ACICS had said earlier that ITT faced litigation and investigations from three federal agencies related to the school’s “student-lending practices and misrepresentations to investors.”

ITT was founded in 1946 as Educational Services Inc. and has been headquartered in Carmel since 1969. It filed its initial public offering in1994.

The company reported revenue in the latest quarter of $191.5 million, down almost 17 percent from the $230 million the company brought in a year ago.

Total student enrollment decreased 15.4 percent, to 43,293, as of March 31, compared with 51,201 as of March 31, 2015.

Bradley Safalow, the founder and CEO of PAA Research, began waving a red flag about ITT seven years ago, when the company’s stock was above $100. Shares closed Friday at 36 cents each. Safalow said Tuesday in an email to IBJ that ITT has failed to take responsibility for its own problems and continues to blame the federal government.

"Obviously the company is desperately trying to craft its own narrative while glossing over their egregious and negligent behavior over the past 5-6 years," Safalow said. "This morning's press release is just another example of management's refusal to be accountable."

ITT students might be able to transfer their federal loan credits elsewhere or possibly have them canceled. The feds have forgiven close to $100 million in debt incurred by former Corinthian Colleges Inc. students left stranded by that company’s 2015 closure.

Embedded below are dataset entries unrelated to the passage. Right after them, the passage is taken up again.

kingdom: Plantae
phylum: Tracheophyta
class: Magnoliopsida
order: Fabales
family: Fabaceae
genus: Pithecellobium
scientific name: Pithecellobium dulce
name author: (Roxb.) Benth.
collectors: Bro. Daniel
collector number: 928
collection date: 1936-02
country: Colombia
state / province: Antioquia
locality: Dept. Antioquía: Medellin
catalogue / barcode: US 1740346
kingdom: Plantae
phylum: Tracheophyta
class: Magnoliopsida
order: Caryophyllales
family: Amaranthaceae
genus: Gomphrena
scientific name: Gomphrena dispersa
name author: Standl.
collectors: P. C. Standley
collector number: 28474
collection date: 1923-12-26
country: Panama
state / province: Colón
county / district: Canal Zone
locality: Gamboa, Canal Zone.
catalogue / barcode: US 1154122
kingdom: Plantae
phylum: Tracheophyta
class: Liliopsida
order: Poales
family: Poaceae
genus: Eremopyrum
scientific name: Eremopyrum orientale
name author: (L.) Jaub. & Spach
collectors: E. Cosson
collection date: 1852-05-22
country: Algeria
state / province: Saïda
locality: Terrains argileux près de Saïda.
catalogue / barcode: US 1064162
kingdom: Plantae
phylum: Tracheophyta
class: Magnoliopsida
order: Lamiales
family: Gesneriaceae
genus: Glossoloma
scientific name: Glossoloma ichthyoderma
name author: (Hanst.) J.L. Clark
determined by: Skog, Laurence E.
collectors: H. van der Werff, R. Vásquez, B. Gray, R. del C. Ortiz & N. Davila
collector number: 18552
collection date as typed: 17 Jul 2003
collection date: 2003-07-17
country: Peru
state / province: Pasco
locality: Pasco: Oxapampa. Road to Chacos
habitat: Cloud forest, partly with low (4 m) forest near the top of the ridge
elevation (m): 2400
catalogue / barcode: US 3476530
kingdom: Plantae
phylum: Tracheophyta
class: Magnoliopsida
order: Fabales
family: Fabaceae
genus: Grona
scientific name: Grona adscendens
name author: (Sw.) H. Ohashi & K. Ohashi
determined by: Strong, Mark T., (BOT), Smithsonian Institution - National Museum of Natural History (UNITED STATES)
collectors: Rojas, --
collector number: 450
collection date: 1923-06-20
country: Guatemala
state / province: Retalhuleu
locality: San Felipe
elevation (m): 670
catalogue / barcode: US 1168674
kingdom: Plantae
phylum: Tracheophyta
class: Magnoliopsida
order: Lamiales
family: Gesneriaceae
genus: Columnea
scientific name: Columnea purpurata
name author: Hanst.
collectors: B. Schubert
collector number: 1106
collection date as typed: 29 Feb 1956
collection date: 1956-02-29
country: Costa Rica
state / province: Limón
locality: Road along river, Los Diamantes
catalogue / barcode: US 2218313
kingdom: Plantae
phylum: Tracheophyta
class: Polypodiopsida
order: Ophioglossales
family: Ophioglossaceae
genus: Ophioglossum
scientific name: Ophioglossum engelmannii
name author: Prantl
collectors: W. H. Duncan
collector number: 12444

Millions of students have flocked to for-profit campuses and online programs in search of credentials of questionable value in recent years. State and federal investigators have alleged that many schools deceived these students about their future job prospects. The Consumer Financial Protection Bureau alleges that ITT also misled its students—a charge the company strongly denies. But ITT’s schools in recent years have collectively received billions of dollars in taxpayer-funded student loans and grants. Borrowers have defaulted on much of that debt.

If the education department follows the CFPB and determines that the company duped students into enrolling, borrowers would be eligible to have their federal debt canceled. Taxpayers would pay the price.

Whatever the resolution, ITT's closing is bound to be a major inconvenience for hundreds of students.

Brian Langford, an ITT student from Riviera Beach, Maryland, revealed his frustration Tuesday in a post on a Facebook page for ITT students.

"I am beyond pissed as I was supposed to be finished with school in December," he wrote.